E’ questo, infatti, il primo “censimento” del territorio. Ed è da qui che prendono il via quei macro aggettivi attribuiti ai vini di un versante piuttosto che ad un altro. Non un mero esercizio linguistico, ma parole che trovano un loro preciso significato proprio attraverso il territorio di origine. L’eleganza, allora, è del versante nord, la longevità è dell’est, la complessità è del sud- est, la vivacità è del sud-ovest. Quattro macro aggettivi per quattro macro quadranti che assumono nell’areale della Doc Etna la forma di una grande lettera C capovolta. E partendo dall’est – dove i palati più raffinati sembrano ora aver trovato la loro totale soddisfazione – il comune denominatore è in una linea continua dettata dalla freschezza, dalla struttura e dalla matrice marina.
Quei 1.500 millimetri di piovosità annua valgono a conferire a Milo – unico comune dove è consentita la produzione dell’Etna Bianco Superiore – il primato di una delle zone più piovose d’Europa. E che equivale poi, ad ammettere anche, quanto quelle viti di Carricante sappiano resistere ed alimentarsi nonostante il poco irraggiamento solare.

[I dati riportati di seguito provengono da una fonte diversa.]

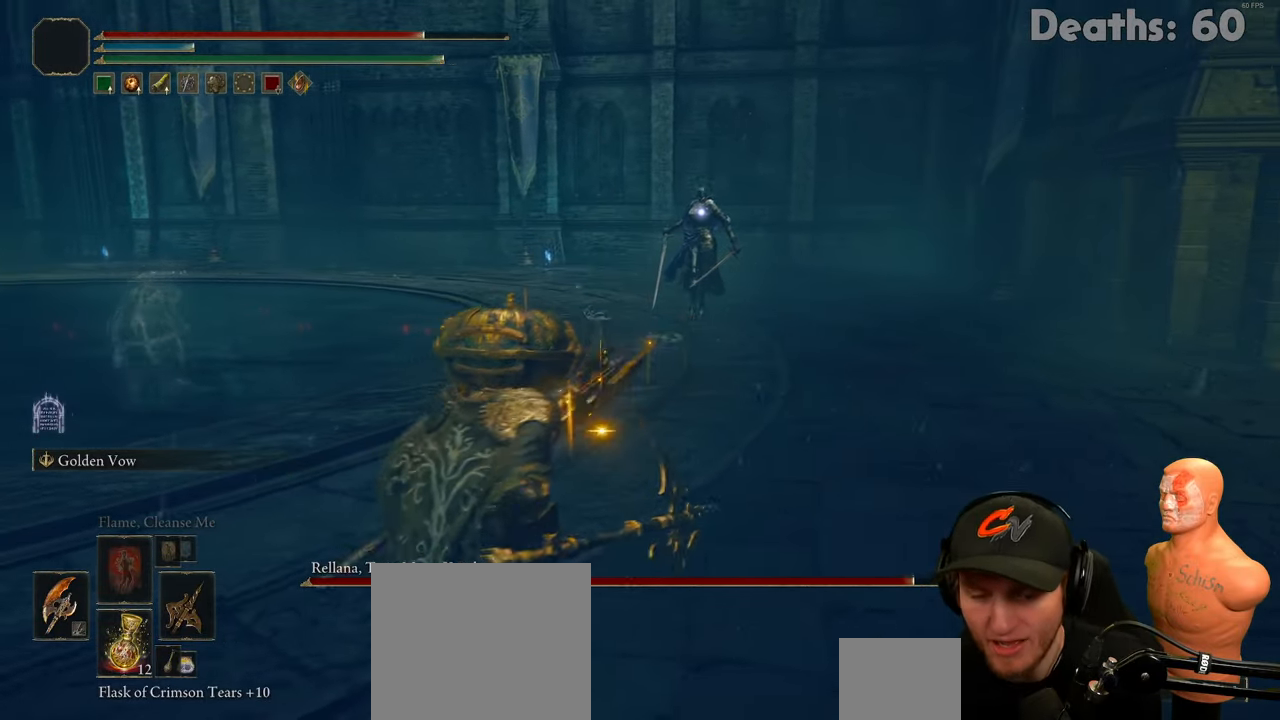
{"buttons": [], "left_stick": "left", "right_stick": "center", "events": [[150, "left_stick", "down-left"], [450, "left_stick", "left"]]}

Eppure a così tanta sottrazione corrisponde poi il contraltare della natura: con quelle stesse viti che godono di un affaccio privilegiato alle correnti del Mar Ionio e che vivono in una sorta di frigorifero naturale grazie alla vicina presenza della Valle del Bove – gigantesca depressione vulcanica che funge da vaso di Eolo e salvifica per le viti. “Se fossimo in Francia Caselle sarebbe sicuramente un grand Cru” – precisa il relatore della Masterclass Federico Latteri, ad intendere una contrada particolarmente vocata situata a Milo.